Pasaje seleccionado
◇ ◇ ◇
“Misericordia quiero y no sacrificio” (Mt 9,13).
Las obras de misericordia en el camino jubilar.
1. María, icono de una Iglesia que evangeliza
porque es evangelizada
En la Bula de convocación del Jubileo invité a que «la
Cuaresma de este Año Jubilar sea vivida con mayor intensidad, como momento
fuerte para celebrar y experimentar la misericordia de Dios» (Misericordiae
vultus, 17). Con la invitación a escuchar la Palabra de Dios y a
participar en la iniciativa «24 horas para el Señor» quise hacer hincapié en la
primacía de la escucha orante de la Palabra, especialmente de la palabra
profética. La misericordia de Dios, en efecto, es un anuncio al mundo: pero
cada cristiano está llamado a experimentar en primera persona ese anuncio. Por
eso, en el tiempo de la Cuaresma enviaré a los Misioneros de la Misericordia, a
fin de que sean para todos un signo concreto de la cercanía y del perdón de
Dios.
◇ ◇ ◇
Datos proporcionados
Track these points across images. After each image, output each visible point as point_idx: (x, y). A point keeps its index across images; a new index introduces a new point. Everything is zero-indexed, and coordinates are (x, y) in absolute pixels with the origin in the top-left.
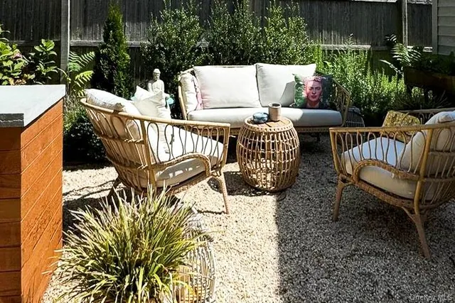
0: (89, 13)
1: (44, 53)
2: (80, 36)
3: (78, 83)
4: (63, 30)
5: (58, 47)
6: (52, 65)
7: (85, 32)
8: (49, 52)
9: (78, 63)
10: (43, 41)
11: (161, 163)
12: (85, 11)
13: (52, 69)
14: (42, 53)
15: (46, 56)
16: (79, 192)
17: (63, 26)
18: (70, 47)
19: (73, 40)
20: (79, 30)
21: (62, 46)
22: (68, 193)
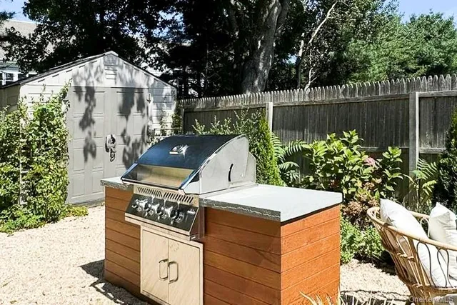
0: (439, 119)
1: (392, 160)
2: (430, 144)
3: (426, 192)
4: (411, 138)
5: (405, 154)
6: (397, 171)
7: (435, 139)
8: (395, 159)
9: (427, 171)
10: (390, 148)
11: (436, 287)
12: (435, 118)
13: (397, 175)
14: (389, 159)
15: (393, 162)
16: (385, 295)
17: (411, 134)
18: (420, 154)
19: (422, 148)
20: (429, 137)
21: (411, 153)
22: (376, 292)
◇ ◇ ◇
Tareas del ejercicio
[1] Según el texto sobre la misericordia, ¿a quiénes se enviará en el tiempo de la Cuaresma?
[2] Escribe la continuación del texto sobre la misericordia a partir de su última oración.

Respuestas
[1] A los Misioneros de la Misericordia.

[2]
María, después de haber acogido la Buena Noticia que
le dirige el arcángel Gabriel, canta proféticamente en el Magnificat la
misericordia con la que Dios la ha elegido. La Virgen de Nazaret, prometida con
José, se convierte así en el icono perfecto de la Iglesia que evangeliza,
porque fue y sigue siendo evangelizada por obra del Espíritu Santo, que hizo
fecundo su vientre virginal. En la tradición profética, en su etimología, la
misericordia está estrechamente vinculada, precisamente con las entrañas
maternas (rahamim) y con una bondad generosa, fiel y compasiva (hesed)
que se tiene en el seno de las relaciones conyugales y parentales.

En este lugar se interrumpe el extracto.